The </p> is written in docvisitor.cpp in the routine forceEndParagraph which is called from HtmlDocVisitor::visit(DocFormula *f), so this might be the starting point. There is probably also a relation with void HtmlDocVisitor::visit(DocStyleChange *s) and specifically the case DocStyleChange::Center
Thanks for the hints. It's good to know where the "</p>" comes from. So, forceEndParagraph(), which writes the </p> does that if (n->parent() && n->parent()->kind()==DocNode::Kind_Para) and certain other conditions on the children of n are satisfied. Here, n is the node for the "\f[c \f]" formula. And n->parent() is a node of the Kind_Para kind that is actually processed before the DocStyleChange-node that holds the "<center>" marker. So doxygen does not seem to make a distinction into hierarchies on the input "<center>\f$a\f$ b \f[c \f]</center>". I mean, why isn't the DocStyleChange node ("<center>") the parent of the nodes for "\f$a\f$", "b", and "\f[c \f]" ? At the moment, it just puts in a "</p>" and doesn't bother that it has opened a "<center>" before. Sorry, this isn't the "ok, I have a quick look and come up with a patch"-reply that I had hoped for.

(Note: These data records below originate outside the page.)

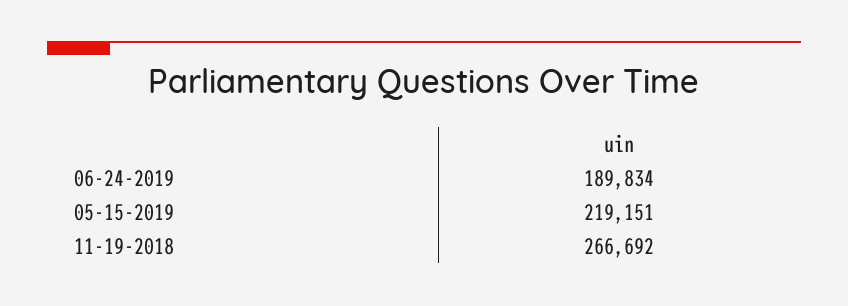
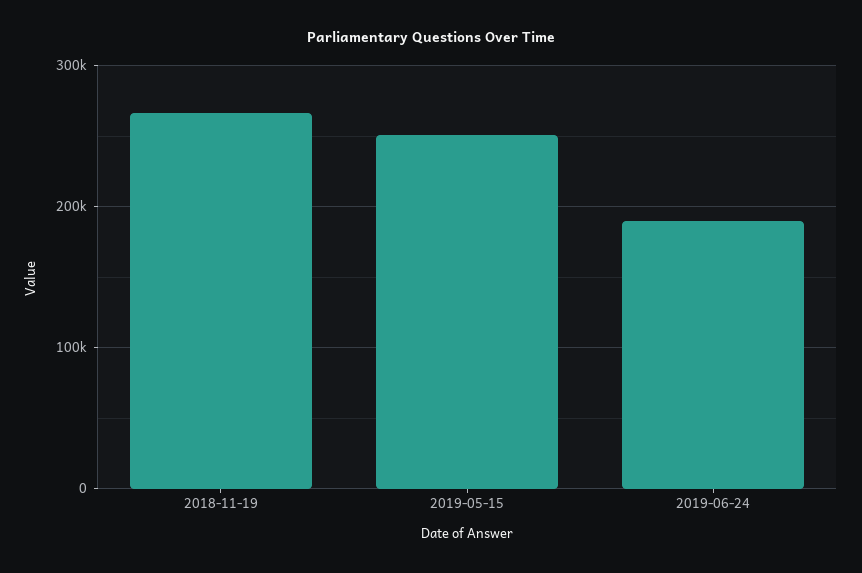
  {
    "06-24-2019": 189834,
-   "05-15-2019": 219151,
+   "05-15-2019": 250000,
    "11-19-2018": 266692
  }

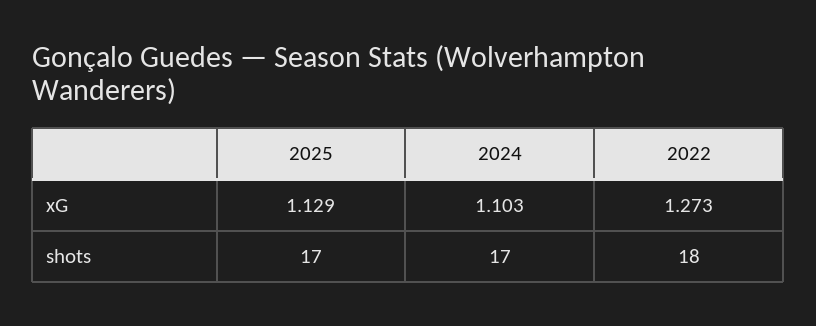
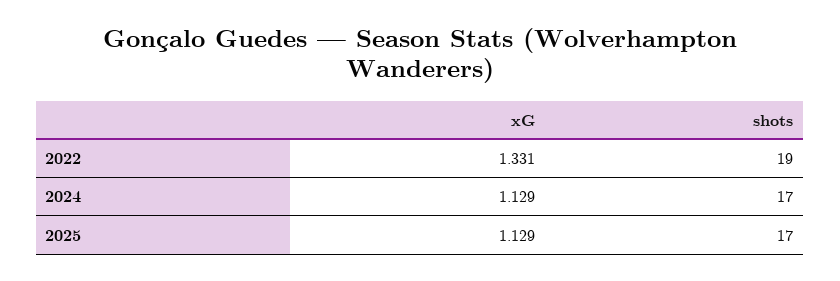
  {
    "2025": {
      "xG": 1.129,
      "shots": 17
    },
    "2024": {
-     "xG": 1.103,
+     "xG": 1.129,
      "shots": 17
    },
    "2022": {
-     "xG": 1.273,
+     "xG": 1.331,
-     "shots": 18
+     "shots": 19
    }
  }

I considered making the style change nodes part of the hierarchy, but this makes the parser a lot more complex. Instead, I decided to keep the style changes as "delta" nodes, and add a bit more complexity to the html output to produce proper output also in this case. Although this is an improvement, it is not perfect. If you for instance use <b>..</b> across commands that need to be outside of a <p>..</p>, then one can still produce invalid html output. In the ideal situation the user would be present with a warning from the parser, or the bold section would nicely be broken up in parts.
This bug was previously marked ASSIGNED, which means it should be fixed in doxygen version 1.8.11. Please verify if this is indeed the case. Reopen the bug if you think it is not fixed and please include any additional information that you think can be relevant (preferably in the form of a self-contained example).
Thank you very much. From a quick look, it seems that the new doxygen has this fixed, indeed.